▸ Consignes de l'exercice
1. D'après l'extrait sur le roman Tarmac, quel événement Nicolas Dickner désigne-t-il comme le début de sa conscience historique ?
2. Reprenez l'extrait sur le roman Tarmac à la suite de sa dernière phrase.

De génération en génération, au moment de la puberté, chaque Randall vit son «mauvais-quart-d'heure», sorte de cauchemar en trois dimensions pendant lequel lui sont révélés la date, l'heure et la nature de la fin du monde. Ann Randall, la mère de Hope, avait pressenti que l'inévitable devait se produire au cours de l'été 1989. C'est-à-dire au moment où débute le roman...

Tarmac, ce n'est pas une coïncidence, s'amorce la même année que Nikolski: 1989. Pas parce que les deux récits sont liés - ils ne le sont pas -, mais parce que Nicolas Dickner a une affection particulière pour cette année, bien qu'il affirme ne pas avoir été marqué outre mesure par la chute du mur de Berlin ou le massacre de Tian'anmen. «Le début de ma conscience historique, c'est le bombardement de Bagdad en 1991», dit l'écrivain né en 1972.

(Entrées de données recueillies)
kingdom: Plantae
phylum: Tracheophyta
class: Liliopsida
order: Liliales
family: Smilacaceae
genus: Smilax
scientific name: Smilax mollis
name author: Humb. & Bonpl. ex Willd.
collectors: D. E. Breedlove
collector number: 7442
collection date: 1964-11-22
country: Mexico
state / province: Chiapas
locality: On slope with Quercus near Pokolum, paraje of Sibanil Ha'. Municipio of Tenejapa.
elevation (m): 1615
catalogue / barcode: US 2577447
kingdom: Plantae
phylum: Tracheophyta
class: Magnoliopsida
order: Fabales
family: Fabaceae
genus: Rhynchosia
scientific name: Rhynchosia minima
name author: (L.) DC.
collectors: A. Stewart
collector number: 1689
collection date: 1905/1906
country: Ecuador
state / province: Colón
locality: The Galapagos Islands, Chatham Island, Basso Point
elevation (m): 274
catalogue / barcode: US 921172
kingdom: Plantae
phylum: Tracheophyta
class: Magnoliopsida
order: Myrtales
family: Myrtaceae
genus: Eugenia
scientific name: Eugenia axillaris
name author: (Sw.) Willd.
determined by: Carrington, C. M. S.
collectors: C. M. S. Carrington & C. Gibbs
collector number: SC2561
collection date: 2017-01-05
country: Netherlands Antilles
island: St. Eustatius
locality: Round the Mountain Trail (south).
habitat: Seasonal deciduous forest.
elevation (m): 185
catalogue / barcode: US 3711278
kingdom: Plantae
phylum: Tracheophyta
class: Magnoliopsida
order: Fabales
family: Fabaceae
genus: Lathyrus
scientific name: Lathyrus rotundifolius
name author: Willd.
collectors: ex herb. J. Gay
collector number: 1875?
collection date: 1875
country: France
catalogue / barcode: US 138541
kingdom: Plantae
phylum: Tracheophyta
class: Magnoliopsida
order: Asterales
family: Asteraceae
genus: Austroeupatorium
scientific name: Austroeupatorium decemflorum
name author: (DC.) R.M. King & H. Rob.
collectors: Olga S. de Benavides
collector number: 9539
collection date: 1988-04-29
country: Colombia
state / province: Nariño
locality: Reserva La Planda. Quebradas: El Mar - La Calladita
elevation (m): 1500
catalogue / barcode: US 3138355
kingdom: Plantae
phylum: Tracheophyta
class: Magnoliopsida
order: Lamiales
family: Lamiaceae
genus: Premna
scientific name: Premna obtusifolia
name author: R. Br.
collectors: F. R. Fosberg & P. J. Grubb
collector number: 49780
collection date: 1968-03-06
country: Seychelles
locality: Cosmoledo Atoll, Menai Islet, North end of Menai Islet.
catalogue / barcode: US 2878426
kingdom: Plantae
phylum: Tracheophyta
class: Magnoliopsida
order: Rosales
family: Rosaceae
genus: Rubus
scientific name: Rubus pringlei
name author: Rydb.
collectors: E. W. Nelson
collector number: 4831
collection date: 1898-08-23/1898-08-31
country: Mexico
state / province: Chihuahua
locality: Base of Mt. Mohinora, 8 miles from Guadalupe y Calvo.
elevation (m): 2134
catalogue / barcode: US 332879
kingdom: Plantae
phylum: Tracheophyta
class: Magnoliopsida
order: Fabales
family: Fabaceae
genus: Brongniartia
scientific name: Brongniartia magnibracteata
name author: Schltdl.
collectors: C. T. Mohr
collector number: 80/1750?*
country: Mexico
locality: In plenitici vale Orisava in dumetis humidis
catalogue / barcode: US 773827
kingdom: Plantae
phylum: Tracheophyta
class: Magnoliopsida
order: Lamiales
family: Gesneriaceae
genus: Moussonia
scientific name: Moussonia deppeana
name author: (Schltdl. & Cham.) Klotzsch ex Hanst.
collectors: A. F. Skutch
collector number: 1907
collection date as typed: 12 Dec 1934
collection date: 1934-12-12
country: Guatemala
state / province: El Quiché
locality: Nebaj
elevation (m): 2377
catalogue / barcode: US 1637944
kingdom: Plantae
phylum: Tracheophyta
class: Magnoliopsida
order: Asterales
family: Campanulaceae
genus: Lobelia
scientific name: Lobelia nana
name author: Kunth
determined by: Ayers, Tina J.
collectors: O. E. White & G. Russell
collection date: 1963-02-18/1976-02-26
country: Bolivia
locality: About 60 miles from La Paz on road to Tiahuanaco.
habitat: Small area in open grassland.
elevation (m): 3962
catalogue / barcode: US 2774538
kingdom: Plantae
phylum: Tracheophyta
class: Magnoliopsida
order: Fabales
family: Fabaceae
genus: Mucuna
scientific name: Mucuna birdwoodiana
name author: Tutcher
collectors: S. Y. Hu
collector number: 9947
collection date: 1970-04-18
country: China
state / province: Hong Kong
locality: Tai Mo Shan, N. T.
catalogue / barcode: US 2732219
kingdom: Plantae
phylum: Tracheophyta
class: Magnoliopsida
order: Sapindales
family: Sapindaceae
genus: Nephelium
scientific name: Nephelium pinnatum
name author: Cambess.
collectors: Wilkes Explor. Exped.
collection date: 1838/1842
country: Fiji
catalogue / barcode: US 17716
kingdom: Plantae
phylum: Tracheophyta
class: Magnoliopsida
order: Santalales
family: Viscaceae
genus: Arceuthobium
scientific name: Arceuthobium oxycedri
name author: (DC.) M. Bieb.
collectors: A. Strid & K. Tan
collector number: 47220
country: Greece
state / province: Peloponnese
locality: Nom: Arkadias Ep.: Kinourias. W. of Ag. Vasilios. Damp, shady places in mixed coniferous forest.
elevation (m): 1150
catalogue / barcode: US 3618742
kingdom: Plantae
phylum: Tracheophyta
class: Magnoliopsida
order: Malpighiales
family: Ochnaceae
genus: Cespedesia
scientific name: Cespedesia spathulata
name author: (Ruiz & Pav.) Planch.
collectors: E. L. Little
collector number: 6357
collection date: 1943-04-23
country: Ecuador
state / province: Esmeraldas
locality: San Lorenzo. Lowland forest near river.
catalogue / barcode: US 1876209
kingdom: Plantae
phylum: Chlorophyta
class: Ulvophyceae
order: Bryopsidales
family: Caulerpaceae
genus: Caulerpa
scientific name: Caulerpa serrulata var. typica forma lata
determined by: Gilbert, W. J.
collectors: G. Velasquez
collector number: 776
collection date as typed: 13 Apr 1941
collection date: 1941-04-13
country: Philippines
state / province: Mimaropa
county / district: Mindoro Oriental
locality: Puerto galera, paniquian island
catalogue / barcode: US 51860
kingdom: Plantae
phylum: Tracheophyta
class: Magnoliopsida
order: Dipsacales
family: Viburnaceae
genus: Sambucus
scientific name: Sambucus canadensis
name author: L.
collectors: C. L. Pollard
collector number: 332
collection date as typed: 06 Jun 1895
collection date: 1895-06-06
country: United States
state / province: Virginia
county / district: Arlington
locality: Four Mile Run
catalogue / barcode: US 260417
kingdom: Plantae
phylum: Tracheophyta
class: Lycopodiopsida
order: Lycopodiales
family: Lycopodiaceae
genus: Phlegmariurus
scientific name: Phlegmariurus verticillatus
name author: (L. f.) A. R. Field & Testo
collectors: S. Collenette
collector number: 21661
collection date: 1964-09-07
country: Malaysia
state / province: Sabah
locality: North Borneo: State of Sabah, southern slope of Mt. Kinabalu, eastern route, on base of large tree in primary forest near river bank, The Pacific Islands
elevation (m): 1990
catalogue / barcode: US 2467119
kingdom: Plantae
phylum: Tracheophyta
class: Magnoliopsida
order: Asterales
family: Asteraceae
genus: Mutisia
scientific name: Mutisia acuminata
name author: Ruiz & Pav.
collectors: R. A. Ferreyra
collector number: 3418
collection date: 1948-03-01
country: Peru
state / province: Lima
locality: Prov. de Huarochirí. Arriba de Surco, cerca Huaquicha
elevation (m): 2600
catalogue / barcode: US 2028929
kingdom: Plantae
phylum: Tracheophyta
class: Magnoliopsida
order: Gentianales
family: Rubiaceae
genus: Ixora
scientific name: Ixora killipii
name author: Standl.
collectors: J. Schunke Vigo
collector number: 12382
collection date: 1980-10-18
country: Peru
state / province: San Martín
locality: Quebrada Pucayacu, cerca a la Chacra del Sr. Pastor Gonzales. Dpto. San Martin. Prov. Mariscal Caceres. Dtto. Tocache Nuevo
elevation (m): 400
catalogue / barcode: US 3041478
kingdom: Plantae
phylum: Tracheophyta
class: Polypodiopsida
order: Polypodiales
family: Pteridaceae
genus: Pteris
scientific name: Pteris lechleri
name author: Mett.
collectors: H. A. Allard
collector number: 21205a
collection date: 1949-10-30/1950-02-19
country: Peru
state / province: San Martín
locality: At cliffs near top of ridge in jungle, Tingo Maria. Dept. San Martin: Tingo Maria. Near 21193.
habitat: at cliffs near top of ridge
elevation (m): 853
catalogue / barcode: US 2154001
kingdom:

▸ Réponses attendues
1. Le bombardement de Bagdad en 1991.

2.
«Ce qui m'intéresse, c'est la période qu'introduit 1989, poursuit-il. Ça correspond au début d'une décennie qui va être marquée par l'altermondialité et la globalisation. Il y a une décennie de flottement entre la chute du bloc soviétique et les attentats de New York en 2001.»

La toile de fond du roman, c'est donc cette époque. Ces changements profonds dans l'équilibre du monde qu'observent Hope et son nouvel ami Mickey, entre un film de zombie et une infopub ridicule, dans le confort de leur bunker. C'est-à-dire le sous-sol d'une résidence familiale située loin de l'action, à Rivière-du-Loup.

S'amuser de la fin du monde, c'est un peu culotté. Nicolas Dickner refuse d'ailleurs d'acquiescer à la suggestion que Tarmac soit une satire des folies millénaristes qui ont circulé de la fin des années 1980 à l'an 2000. «On ne peut pas dire objectivement que ce soit drôle», rétorque-t-il.

L'obsession de la fin du monde dans laquelle on vit depuis 20 ans, selon lui, teinte le regard qu'on pose sur l'actualité et fait que, à force de toujours être en mode panique, on manque de perspective. «On pense à la fin des choses, mais on ne pense pas au renouveau, regrette-t-il. C'est toute l'idée derrière le bouquin: les fins du monde ne sont jamais définitives.»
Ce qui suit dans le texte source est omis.